Emergency Cycle Lanes in Barnet

A radical change for Active Travel

The Government’s response to Covid-19 has led to a radical change in expectations on Local Authorities for traffic management in the form of statutory guidance. It recognises all of the advantages of active travel we have been advocating for years and states: “The government therefore expects local authorities to make significant changes to their road layouts to give more space to cyclists and pedestrians.”

The implications are profound. For the first time ever, there is a statutory duty on councils to provide safe cycle routes and encourage active travel. That means more than simply providing cycle parking and training. Allocation of Government funding for highways may depend on councils meeting these new obligations.

What’s happening in Barnet?

Barnet Council officers have the go-ahead from Councillors for temporary ‘pop-up’ cycle lanes on the A1000 from Tally-Ho to the border with Haringey. It’s a good start, but much less than what we have called for.

With problems using public transport, we are concerned that the roads could become even busier than before the pandemic.

Please would you email the council leader Cllr Daniel Thomas using https://membership.lcc.org.uk/help-london-stop-tide-motor-traffic-returning to reinforce the message that action is needed now.

You can also use the Cycling UK campaign: https://action.cyclinguk.org/page/59646/action/1 This lets you send an email to your local councillors in addition to the council leader. It also lets you do a follow up email to thank them for any measures and suggest others.

Government expectations

Here is the statutory guidance on reallocating road space:

Reallocating road space: measures

Local authorities in areas with high levels of public transport use should take measures to reallocate road space to people walking and cycling, both to encourage active travel and to enable social distancing during restart (social distancing in this context primarily refers to the need for people to stay 2 metres apart where possible when outdoors). Local authorities where public transport use is low should be considering all possible measures.

Measures should be taken as swiftly as possible, and in any event within weeks, given the urgent need to change travel habits before the restart takes full effect.
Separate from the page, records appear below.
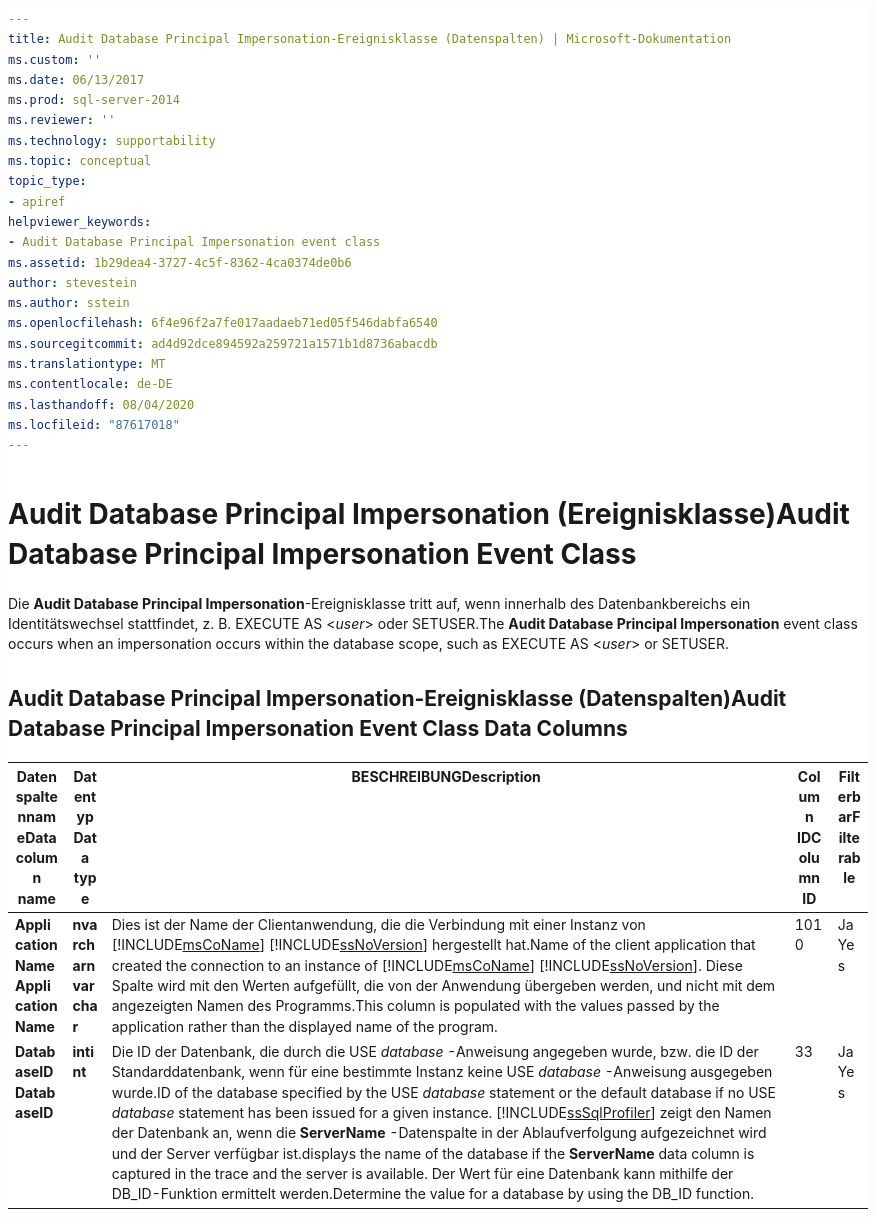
 ```yaml
---
title: Audit Database Principal Impersonation-Ereignisklasse (Datenspalten) | Microsoft-Dokumentation
ms.custom: ''
ms.date: 06/13/2017
ms.prod: sql-server-2014
ms.reviewer: ''
ms.technology: supportability
ms.topic: conceptual
topic_type:
- apiref
helpviewer_keywords:
- Audit Database Principal Impersonation event class
ms.assetid: 1b29dea4-3727-4c5f-8362-4ca0374de0b6
author: stevestein
ms.author: sstein
ms.openlocfilehash: 6f4e96f2a7fe017aadaeb71ed05f546dabfa6540
ms.sourcegitcommit: ad4d92dce894592a259721a1571b1d8736abacdb
ms.translationtype: MT
ms.contentlocale: de-DE
ms.lasthandoff: 08/04/2020
ms.locfileid: "87617018"
---
```

# <a name="audit-database-principal-impersonation-event-class"></a><span data-ttu-id="55036-102">Audit Database Principal Impersonation (Ereignisklasse)</span><span class="sxs-lookup"><span data-stu-id="55036-102">Audit Database Principal Impersonation Event Class</span></span>
  <span data-ttu-id="55036-103">Die **Audit Database Principal Impersonation**-Ereignisklasse tritt auf, wenn innerhalb des Datenbankbereichs ein Identitätswechsel stattfindet, z. B. EXECUTE AS \<*user*> oder SETUSER.</span><span class="sxs-lookup"><span data-stu-id="55036-103">The **Audit Database Principal Impersonation** event class occurs when an impersonation occurs within the database scope, such as EXECUTE AS \<*user*> or SETUSER.</span></span>  
  
## <a name="audit-database-principal-impersonation-event-class-data-columns"></a><span data-ttu-id="55036-104">Audit Database Principal Impersonation-Ereignisklasse (Datenspalten)</span><span class="sxs-lookup"><span data-stu-id="55036-104">Audit Database Principal Impersonation Event Class Data Columns</span></span>  
  
|<span data-ttu-id="55036-105">Datenspaltenname</span><span class="sxs-lookup"><span data-stu-id="55036-105">Data column name</span></span>|<span data-ttu-id="55036-106">Datentyp</span><span class="sxs-lookup"><span data-stu-id="55036-106">Data type</span></span>|<span data-ttu-id="55036-107">BESCHREIBUNG</span><span class="sxs-lookup"><span data-stu-id="55036-107">Description</span></span>|<span data-ttu-id="55036-108">Column ID</span><span class="sxs-lookup"><span data-stu-id="55036-108">Column ID</span></span>|<span data-ttu-id="55036-109">Filterbar</span><span class="sxs-lookup"><span data-stu-id="55036-109">Filterable</span></span>|  
|----------------------|---------------|-----------------|---------------|----------------|  
|<span data-ttu-id="55036-110">**ApplicationName**</span><span class="sxs-lookup"><span data-stu-id="55036-110">**ApplicationName**</span></span>|<span data-ttu-id="55036-111">**nvarchar**</span><span class="sxs-lookup"><span data-stu-id="55036-111">**nvarchar**</span></span>|<span data-ttu-id="55036-112">Dies ist der Name der Clientanwendung, die die Verbindung mit einer Instanz von [!INCLUDE[msCoName](../../includes/msconame-md.md)] [!INCLUDE[ssNoVersion](../../includes/ssnoversion-md.md)] hergestellt hat.</span><span class="sxs-lookup"><span data-stu-id="55036-112">Name of the client application that created the connection to an instance of [!INCLUDE[msCoName](../../includes/msconame-md.md)] [!INCLUDE[ssNoVersion](../../includes/ssnoversion-md.md)].</span></span> <span data-ttu-id="55036-113">Diese Spalte wird mit den Werten aufgefüllt, die von der Anwendung übergeben werden, und nicht mit dem angezeigten Namen des Programms.</span><span class="sxs-lookup"><span data-stu-id="55036-113">This column is populated with the values passed by the application rather than the displayed name of the program.</span></span>|<span data-ttu-id="55036-114">10</span><span class="sxs-lookup"><span data-stu-id="55036-114">10</span></span>|<span data-ttu-id="55036-115">Ja</span><span class="sxs-lookup"><span data-stu-id="55036-115">Yes</span></span>|  
|<span data-ttu-id="55036-116">**DatabaseID**</span><span class="sxs-lookup"><span data-stu-id="55036-116">**DatabaseID**</span></span>|<span data-ttu-id="55036-117">**int**</span><span class="sxs-lookup"><span data-stu-id="55036-117">**int**</span></span>|<span data-ttu-id="55036-118">Die ID der Datenbank, die durch die USE *database* -Anweisung angegeben wurde, bzw. die ID der Standarddatenbank, wenn für eine bestimmte Instanz keine USE *database* -Anweisung ausgegeben wurde.</span><span class="sxs-lookup"><span data-stu-id="55036-118">ID of the database specified by the USE *database* statement or the default database if no USE *database* statement has been issued for a given instance.</span></span> [!INCLUDE[ssSqlProfiler](../../includes/sssqlprofiler-md.md)] <span data-ttu-id="55036-119">zeigt den Namen der Datenbank an, wenn die **ServerName** -Datenspalte in der Ablaufverfolgung aufgezeichnet wird und der Server verfügbar ist.</span><span class="sxs-lookup"><span data-stu-id="55036-119">displays the name of the database if the **ServerName** data column is captured in the trace and the server is available.</span></span> <span data-ttu-id="55036-120">Der Wert für eine Datenbank kann mithilfe der DB_ID-Funktion ermittelt werden.</span><span class="sxs-lookup"><span data-stu-id="55036-120">Determine the value for a database by using the DB_ID function.</span></span>|<span data-ttu-id="55036-121">3</span><span class="sxs-lookup"><span data-stu-id="55036-121">3</span></span>|<span data-ttu-id="55036-122">Ja</span><span class="sxs-lookup"><span data-stu-id="55036-122">Yes</span></span>|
None of these measures are new – they are interventions that are a standard part of the traffic management toolkit, but a step-change in their roll-out is needed to ensure a green restart. They include:

  • Installing ‘pop-up’ cycle facilities with a minimum level of physical separation from volume traffic; for example, mandatory cycle lanes, using light segregation features such as flexible plastic wands; or quickly converting traffic lanes into temporary cycle lanes (suspending parking bays where necessary); widening existing cycle lanes to enable cyclists to maintain distancing. Facilities should be segregated as far as possible, i.e. with physical measures separating cyclists and other traffic. Lanes indicated by road markings only are very unlikely to be sufficient to deliver the level of change needed, especially in the longer term.
  • Using cones and barriers: to widen footways along lengths of road, particularly outside shops and transport hubs; to provide more space at bus stops to allow people to queue and socially distance; to widen pedestrian refuges and crossings (both formal and informal) to enable people to cross roads safely and at a distance.
  • Encouraging walking and cycling to school, for example through the introduction of more ‘school streets’. Pioneered in London, these are areas around schools where motor traffic is restricted at pick-up and drop-off times, during term-time. They can be effective in encouraging more walking and cycling, particularly where good facilities exist on routes to the school and where the parents, children and school are involved as part of the scheme development.
  • Reducing speed limits: 20mph speed limits are being more widely adopted as an appropriate speed limit for residential roads, and many through streets in built-up areas. 20mph limits alone will not be sufficient to meet the needs of active travel, but in association with other measures, reducing the speed limit can provide a more attractive and safer environment for walking and cycling.
  • Introducing pedestrian and cycle zones: restricting access for motor vehicles at certain times (or at all times) to specific streets, or networks of streets, particularly town centres and high streets. This will enable active travel but also social distancing in places where people are likely to gather.
  • Modal filters (also known as filtered permeability); closing roads to motor traffic, for example by using planters or large barriers. Often used in residential areas, this can create neighbourhoods that are low-traffic or traffic free, creating a more pleasant environment that encourages people to walk and cycle, and improving safety.
  • Providing additional cycle parking facilities at key locations, such as outside stations and in high streets, to accommodate an increase in cycling, for example by repurposing parking bays to accommodate cycle racks.
  • Changes to junction design to accommodate more cyclists – for example, extending Advanced Stop Lines at traffic lights to the maximum permitted depth of 7.5 metres where possible.
  • ‘Whole-route’ approaches to create corridors for buses, cycles and access only on key routes into town and city centres.
  • Identifying and bringing forward permanent schemes already planned, for example under Local Cycling and Walking Infrastructure Plans, and that can be constructed relatively quickly.